Niente obbligo di repechage se il lavoratore non ha le competenze per la posizione libera
25 Maggio 2018
Il Tribunale e la Corte d'appello avevano ritenuto legittimo il licenziamento per giustificato motivo oggettivo di un lavoratore a seguito della soppressione della posizione lavorativa.
Il lavoratore ricorre in cassazione, sostenendo che da un lato che le attività da lui svolte non siano state affatto soppresse ma distribuite tra gli altri dipendenti andandosi a sommare a quelle già svolte, dall'altro, che dopo averlo licenziato la società aveva posto in essere nuove assunzioni.

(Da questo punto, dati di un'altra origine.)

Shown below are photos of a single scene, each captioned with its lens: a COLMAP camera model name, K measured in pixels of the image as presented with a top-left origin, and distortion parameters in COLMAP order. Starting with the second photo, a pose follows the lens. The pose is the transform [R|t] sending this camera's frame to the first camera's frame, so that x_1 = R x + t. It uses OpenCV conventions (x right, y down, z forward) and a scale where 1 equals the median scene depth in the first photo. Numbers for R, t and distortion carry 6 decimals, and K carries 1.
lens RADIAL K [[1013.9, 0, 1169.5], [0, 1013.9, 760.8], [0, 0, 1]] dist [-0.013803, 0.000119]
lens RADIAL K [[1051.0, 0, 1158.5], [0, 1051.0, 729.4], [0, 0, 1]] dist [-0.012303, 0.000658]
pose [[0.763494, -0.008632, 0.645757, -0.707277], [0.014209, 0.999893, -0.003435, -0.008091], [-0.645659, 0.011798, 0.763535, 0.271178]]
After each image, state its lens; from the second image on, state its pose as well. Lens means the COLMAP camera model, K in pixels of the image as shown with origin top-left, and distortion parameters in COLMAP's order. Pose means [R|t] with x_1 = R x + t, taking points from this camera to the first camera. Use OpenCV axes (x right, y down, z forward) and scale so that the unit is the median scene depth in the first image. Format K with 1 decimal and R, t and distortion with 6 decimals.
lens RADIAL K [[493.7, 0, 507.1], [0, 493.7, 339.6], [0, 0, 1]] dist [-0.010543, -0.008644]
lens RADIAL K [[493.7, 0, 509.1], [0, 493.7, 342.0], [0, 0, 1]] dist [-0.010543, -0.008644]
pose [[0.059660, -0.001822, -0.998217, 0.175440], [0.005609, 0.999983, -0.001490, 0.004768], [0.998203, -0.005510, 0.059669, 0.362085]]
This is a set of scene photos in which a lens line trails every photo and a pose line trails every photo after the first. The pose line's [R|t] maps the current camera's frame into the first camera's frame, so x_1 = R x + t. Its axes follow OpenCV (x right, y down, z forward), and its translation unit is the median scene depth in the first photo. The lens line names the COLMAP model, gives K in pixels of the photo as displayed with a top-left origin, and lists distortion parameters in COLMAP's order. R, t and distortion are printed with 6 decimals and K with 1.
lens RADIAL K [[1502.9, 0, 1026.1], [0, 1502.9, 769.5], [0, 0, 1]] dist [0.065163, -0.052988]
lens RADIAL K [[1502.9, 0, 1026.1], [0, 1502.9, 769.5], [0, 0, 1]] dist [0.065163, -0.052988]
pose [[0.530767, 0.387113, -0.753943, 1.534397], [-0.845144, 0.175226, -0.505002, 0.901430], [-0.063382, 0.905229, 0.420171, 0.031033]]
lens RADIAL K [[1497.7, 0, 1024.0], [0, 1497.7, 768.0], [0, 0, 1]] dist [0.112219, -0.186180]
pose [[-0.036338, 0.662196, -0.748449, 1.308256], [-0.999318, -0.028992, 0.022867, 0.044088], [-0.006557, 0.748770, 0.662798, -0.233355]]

La Cassazione, nel decidere sulla questione, ha richiamato il principio (Cass. sez. lav., n. 19185/2016) secondo cui “il giustificato motivo di licenziamento è ravvisabile anche soltanto in una diversa ripartizione di determinate mansioni fra il personale in servizio, attuata ai fini di una più economica ed efficiente gestione aziendale, nel senso che certe mansioni possono essere suddivise fra più lavoratori, ognuno dei quali se le vedrà aggiungere a quelle già espletate , con il risultato finale di far emergere come in esubero la posizione lavorativa di quel dipendente che vi era addetto in modo esclusivo e prevalente”.
Inoltre, la Corte, riprendendo la pronuncia della Cass. sez. lav., n. 13089/2017, ha affermato che “l'eterogeneità del corredo di capacità e di esperienze professionali rispetto alla diversa posizione lavorativa libera in azienda lascia venir meno il fondamento stesso dell'obbligo di repechage, che evidentemente postula che le energie lavorative del dipendente siano utilmente impiegabili nelle alternative mansioni che al medesimo debbano essere assegnate”.
La Corte, infine, ha fatto proprio il principio affermato dalla Corte d'appello, secondo cui “solo nel caso in cui il giustificato motivo oggettivo di licenziamento si identifica nella generica esigenza di riduzione di personale assolutamente omogeneo e fungibile, ai fini del controllo della conformità della scelta dei lavoratori da licenziare ai principi di correttezza e buona fede di cui all'art. 1175 c.c., non essendo utilizzabili né il normale criterio della ‘posizione lavorativa' da sopprimere in quanto non più necessaria, né tantomeno il criterio dell'impossibilità di repechage (in quanto tutte le posizioni lavorative sono equivalenti e tutti i lavoratori sono potenzialmente licenziabili) può farsi riferimento, pur nella diversità dei rispettivi regimi, ai criteri che l'art. 5, L. n. 223/1991 ha dettato per i licenziamenti collettivi”.
Nel caso di specie, poiché il lavoratore licenziato possiede competenze diverse rispetto a quelle richieste per la posizione vacante, egli risulta inadeguato a ricoprirla. La sua mansione, dunque, è infungibile e non omogenea. Per questo motivo, non potendo nel caso concerto trovare applicazione l'art. 5, L. n. 223/1991, la Corte ha rigettato il ricorso del lavoratore.